Tiempo de lectura: 55 segundos

Ella mira a su hijo mientras se columpia en el parque desierto. El sol de Noviembre calienta extrañamente, aunque una suave brisa agita el manto de hojas que tapiza el suelo.

‒Mamá, si cierro los ojos veo una nube rosa. ‒El hijo se balancea con una cadencia monocorde.

“¡Qué cosas tiene este niño! Me preocupa tanta sensibilidad” ‒piensa la madre que ahora le observa curiosa. ‒Ten cuidado, cariño, no te vayas a caer.

Un joven con ropa deportiva que toma el césped como la tarima de un gimnasio improvisado, la desconcentra. ‒“Que vaya con cuidado este pobre, que por aquí corren muchos perros sueltos”.

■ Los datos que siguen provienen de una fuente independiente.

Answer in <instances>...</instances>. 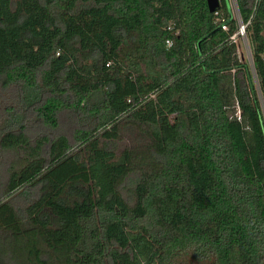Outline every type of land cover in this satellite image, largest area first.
Listing matches in <instances>:
<instances>
[{
  "label": "trees",
  "instance_id": "obj_1",
  "mask_svg": "<svg viewBox=\"0 0 264 264\" xmlns=\"http://www.w3.org/2000/svg\"><path fill=\"white\" fill-rule=\"evenodd\" d=\"M234 2L0 0V264H264V0Z\"/></svg>",
  "mask_w": 264,
  "mask_h": 264
},
{
  "label": "rangeland",
  "instance_id": "obj_2",
  "mask_svg": "<svg viewBox=\"0 0 264 264\" xmlns=\"http://www.w3.org/2000/svg\"><path fill=\"white\" fill-rule=\"evenodd\" d=\"M229 3H230L232 13H233L234 17L236 18L237 17V10H236L235 4H234V0H229ZM239 33H240V30L238 31V35H235L232 37V40L234 41V44L236 46L237 58H238V60L245 62L252 67L251 51L249 48L248 41H247L244 34H243V36H240ZM253 77H254V82L257 85L256 78H255V76H253ZM13 93L14 92L12 90H8L5 92L0 88V125L2 124V121H3L2 118H4V116H3L4 106L14 104V97L12 95ZM65 118H66L65 115H62L60 117V119H59L60 128L58 129L57 132L53 131L52 134L55 133V135L58 134V135L69 136L72 133L73 126H71ZM35 125L40 126V124H35ZM37 130H40V127H39V129L37 127ZM47 132H48V130H47ZM32 134L33 133L30 132L31 136H32ZM135 140H139V139H137V138L135 139L133 136H130L129 133H123L122 137H121V145L128 147L132 144V142L135 143ZM3 162H5V161L0 160V171L3 170L4 167L6 166V164ZM1 189H2V187L0 188V190Z\"/></svg>",
  "mask_w": 264,
  "mask_h": 264
},
{
  "label": "water",
  "instance_id": "obj_3",
  "mask_svg": "<svg viewBox=\"0 0 264 264\" xmlns=\"http://www.w3.org/2000/svg\"><path fill=\"white\" fill-rule=\"evenodd\" d=\"M207 8L210 13H215V11L219 7V0H206ZM244 32V30H243ZM240 36H243L242 33H240Z\"/></svg>",
  "mask_w": 264,
  "mask_h": 264
},
{
  "label": "built area",
  "instance_id": "obj_4",
  "mask_svg": "<svg viewBox=\"0 0 264 264\" xmlns=\"http://www.w3.org/2000/svg\"><path fill=\"white\" fill-rule=\"evenodd\" d=\"M234 4H235V2H234ZM222 28L224 30L226 29V27H224V26ZM239 30H240V33L244 34V32H243V30H244L243 26H240V29ZM240 33H239V35H240ZM165 44H166V47H170L171 46V41L168 40V41L165 42Z\"/></svg>",
  "mask_w": 264,
  "mask_h": 264
}]
</instances>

Al girarse de nuevo, el niño permanece con los ojos cerrados, el mar de un nítido azul al fondo.

‒Cariño. ¿Qué tal la nube roja?

‒Rosa, mamá. Ahora pienso que me he vuelto pequeño y que me meto dentro de la nube. Así estoy tranquilo.

Ella, con desasosiego, se incorpora del banco donde estaba sentada.

‒Vamos a comer, vida. Mañana ya volveremos.